Comment by lukax
20 hours ago
Or you could use Soniox Real-time (supports 60 languages) which natively supports endpoint detection - the model is trained to figure out when a user's turn ended. This always works better than VAD.
https://soniox.com/docs/stt/rt/endpoint-detection
Soniox also wins the independent benchmarks done by Daily, the company behind Pipecat.
https://www.daily.co/blog/benchmarking-stt-for-voice-agents/
You can try a demo on the home page:
Disclaimer: I used to work for Soniox
Edit: I commented too soon. I only saw VAD and immediately thought of Soniox which was the first service to implement real time endpoint detection last year.
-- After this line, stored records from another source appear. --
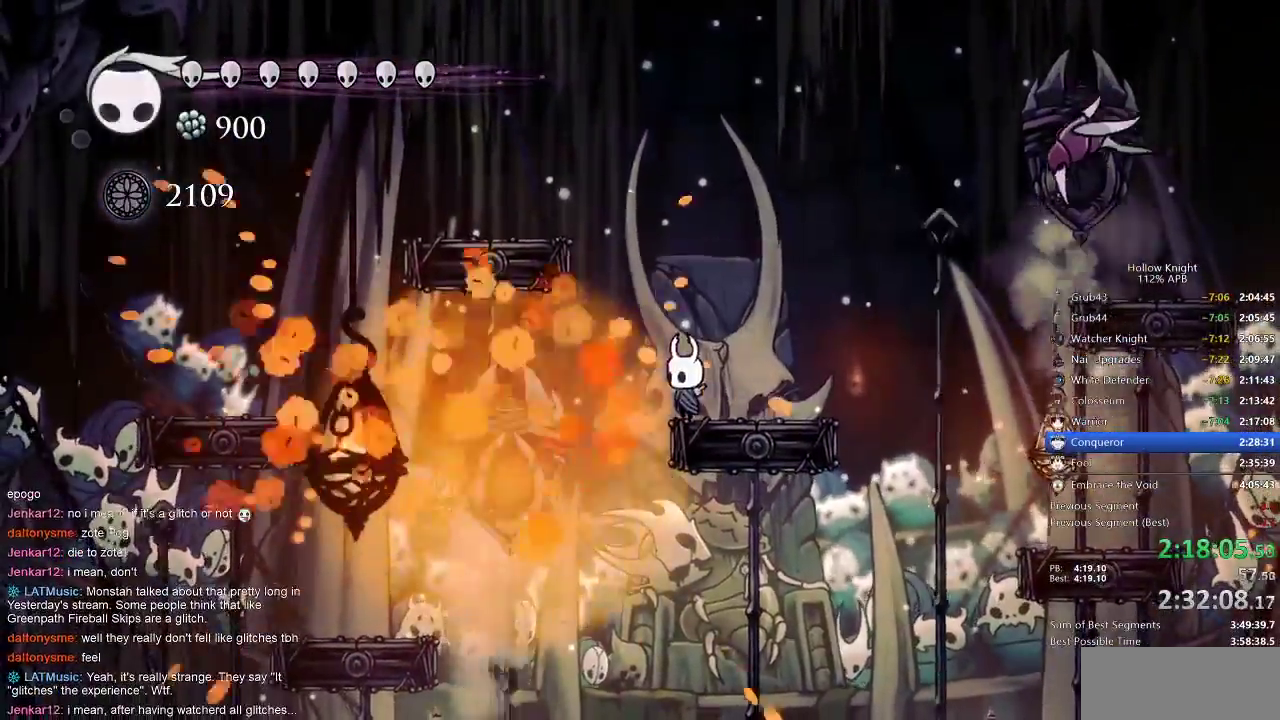
{"keys": ["right"], "events": [[67, "right", "down"], [150, "right", "up"], [300, "left", "down"], [367, "left", "up"], [467, "right", "down"]]}
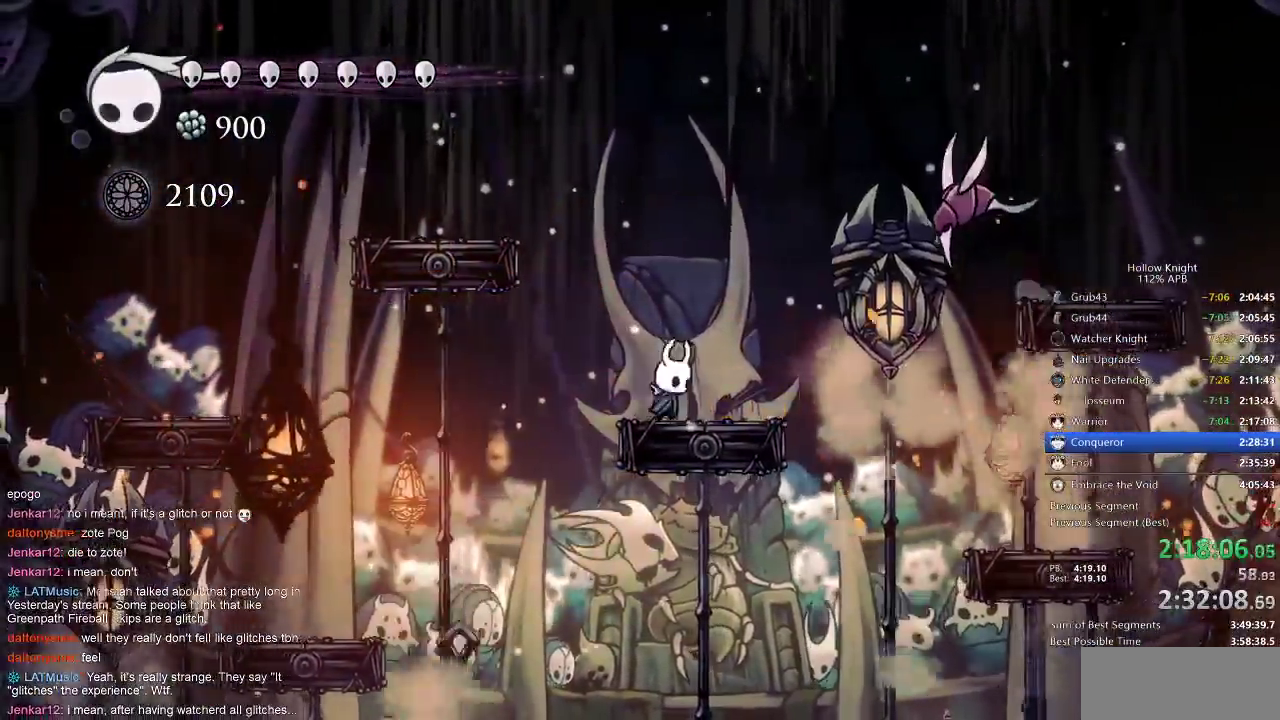
{"keys": ["right"], "events": [[33, "right", "up"], [350, "jump", "down"], [467, "right", "down"], [500, "jump", "up"]]}
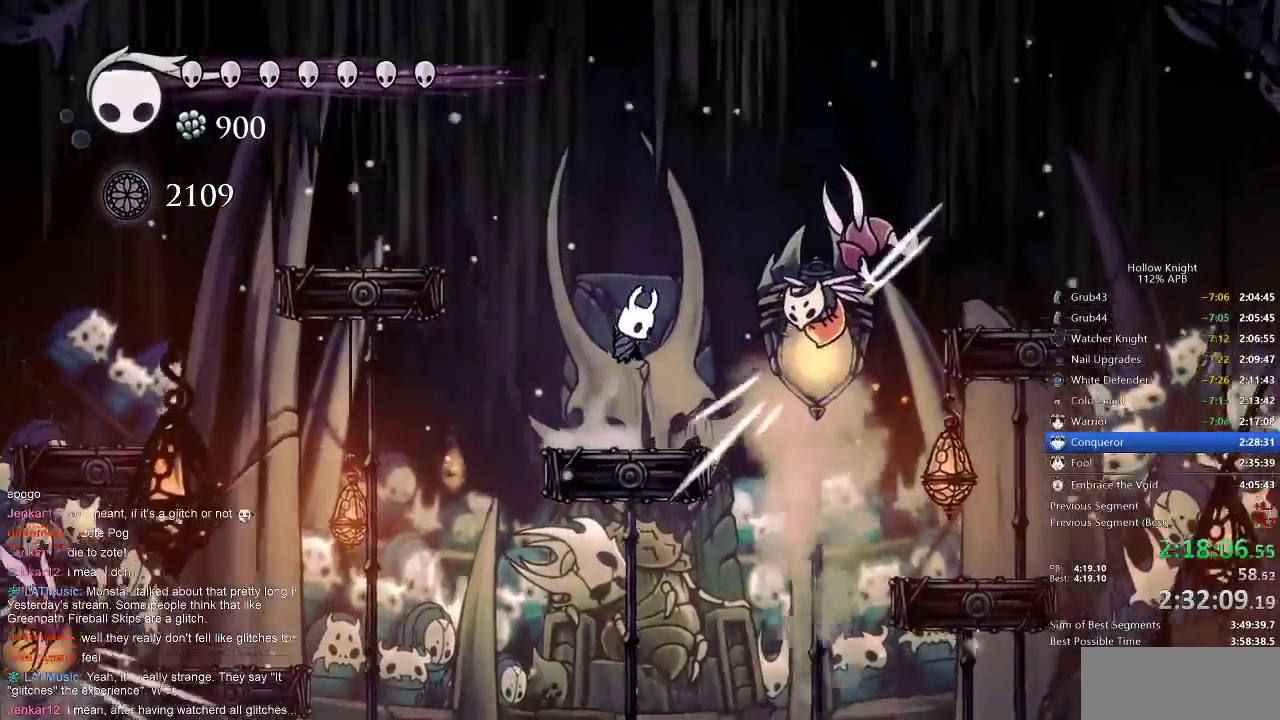
{"keys": ["nail"], "events": [[67, "right", "up"], [67, "spell", "down"], [133, "nail", "down"], [133, "spell", "up"], [367, "right", "down"], [500, "right", "up"]]}
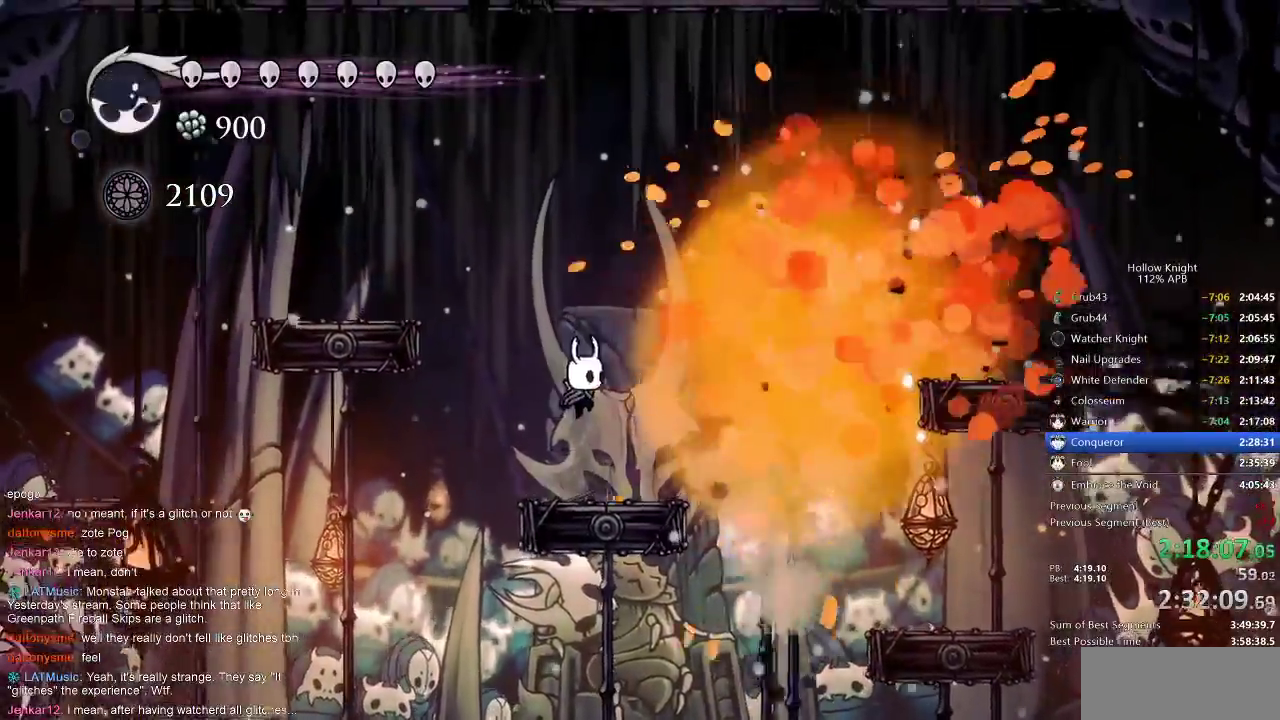
{"keys": ["jump", "nail", "right"], "events": [[83, "right", "down"], [383, "jump", "down"]]}
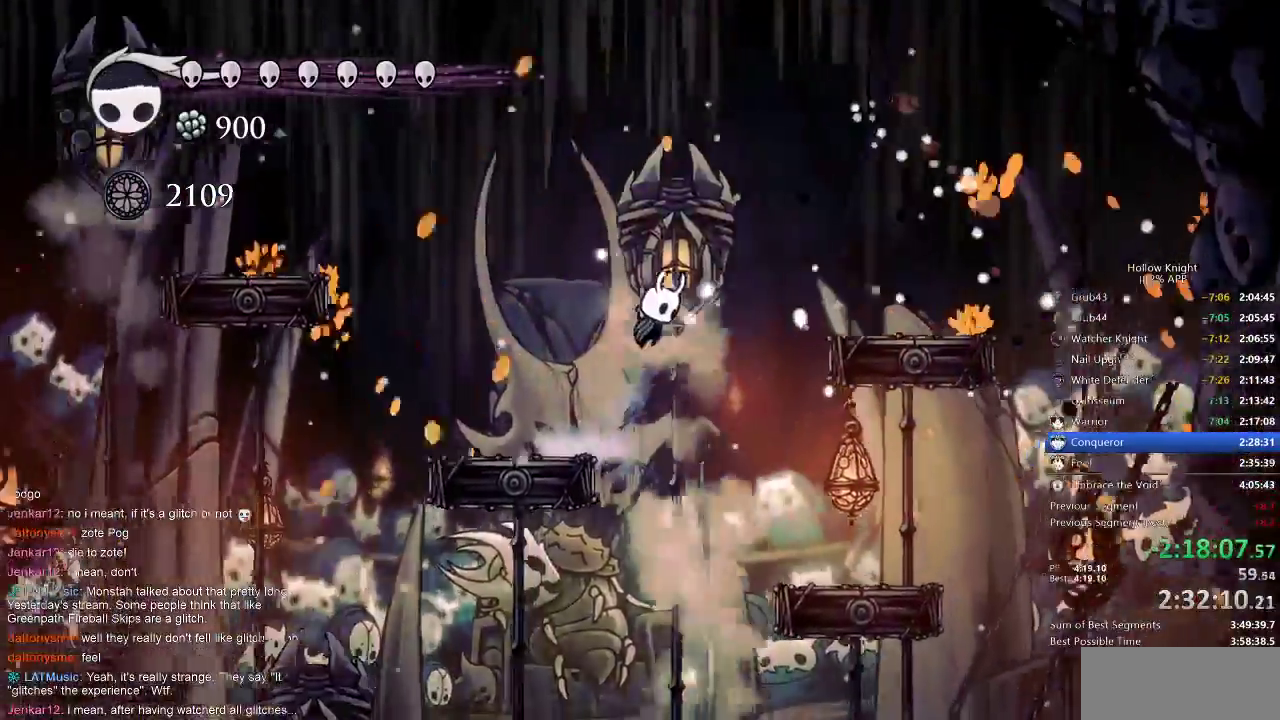
{"keys": ["left", "nail"], "events": [[67, "dash", "down"], [167, "jump", "up"], [217, "dash", "up"], [350, "right", "up"], [500, "left", "down"]]}
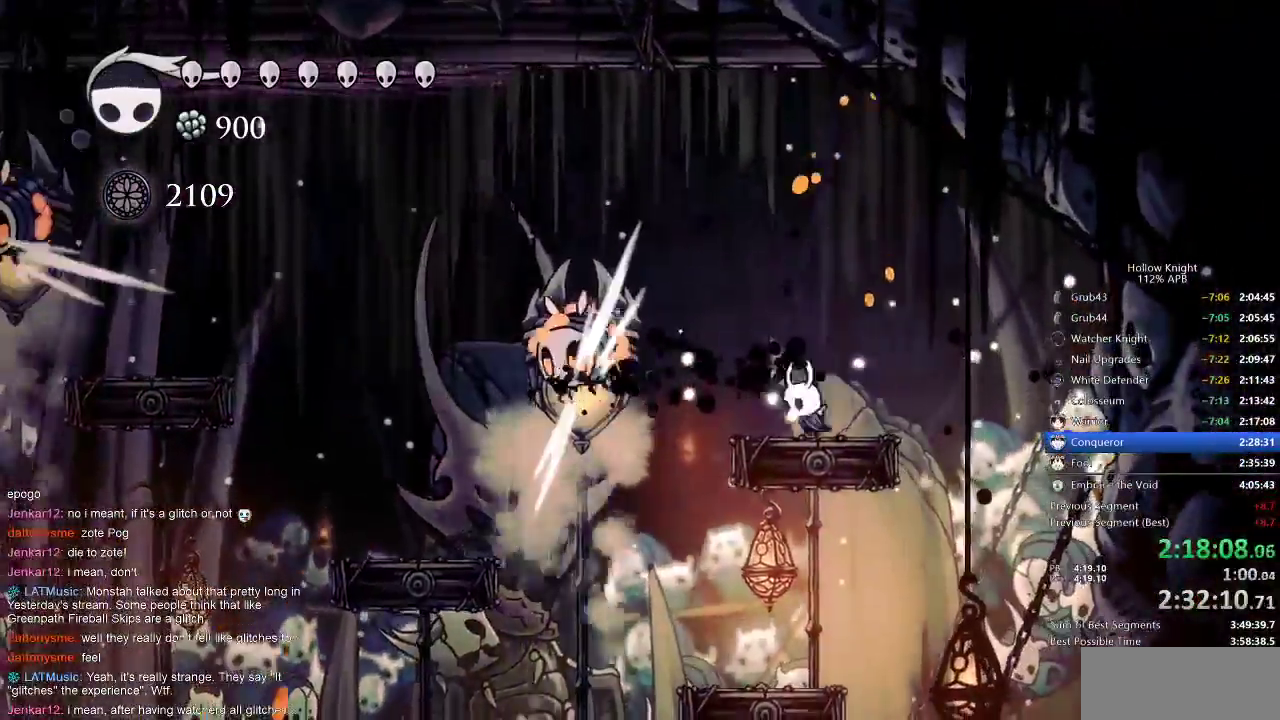
{"keys": ["nail"], "events": [[33, "left", "up"], [350, "left", "down"], [467, "left", "up"]]}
If you read the post, you'll see that I used Deepgram's Flux. It also does endpointing and is a higher-level abstraction than VAD.
Sorry, I commented too soon. Did you also try Soniox? Why did you decide to use Deepgram's Flux (English only)?
I didn't try Soniox, but I made a note to check it out! I chose Flux because I was already using Deepgram for STT and just happened to discover it when I was doing research. It would definitely be a good follow-up to try out all the different endpointing solutions to see what would shave off additional latency and feel most natural.
Another good follow-up would be to try PersonaPlex, Nvidia's new model that would completely replace this architecture with a single model that does everything:
https://research.nvidia.com/labs/adlr/personaplex/
I second Soniox as well, as a user. It really does do way better than Deepgram and others. If your app architecture is good enough then maybe replacing providers shouldn't be too hard.
I'm using them, how has it been like working there? I see they have some consumer products as well. I wonder how they get state of the art for such low prices over the competition.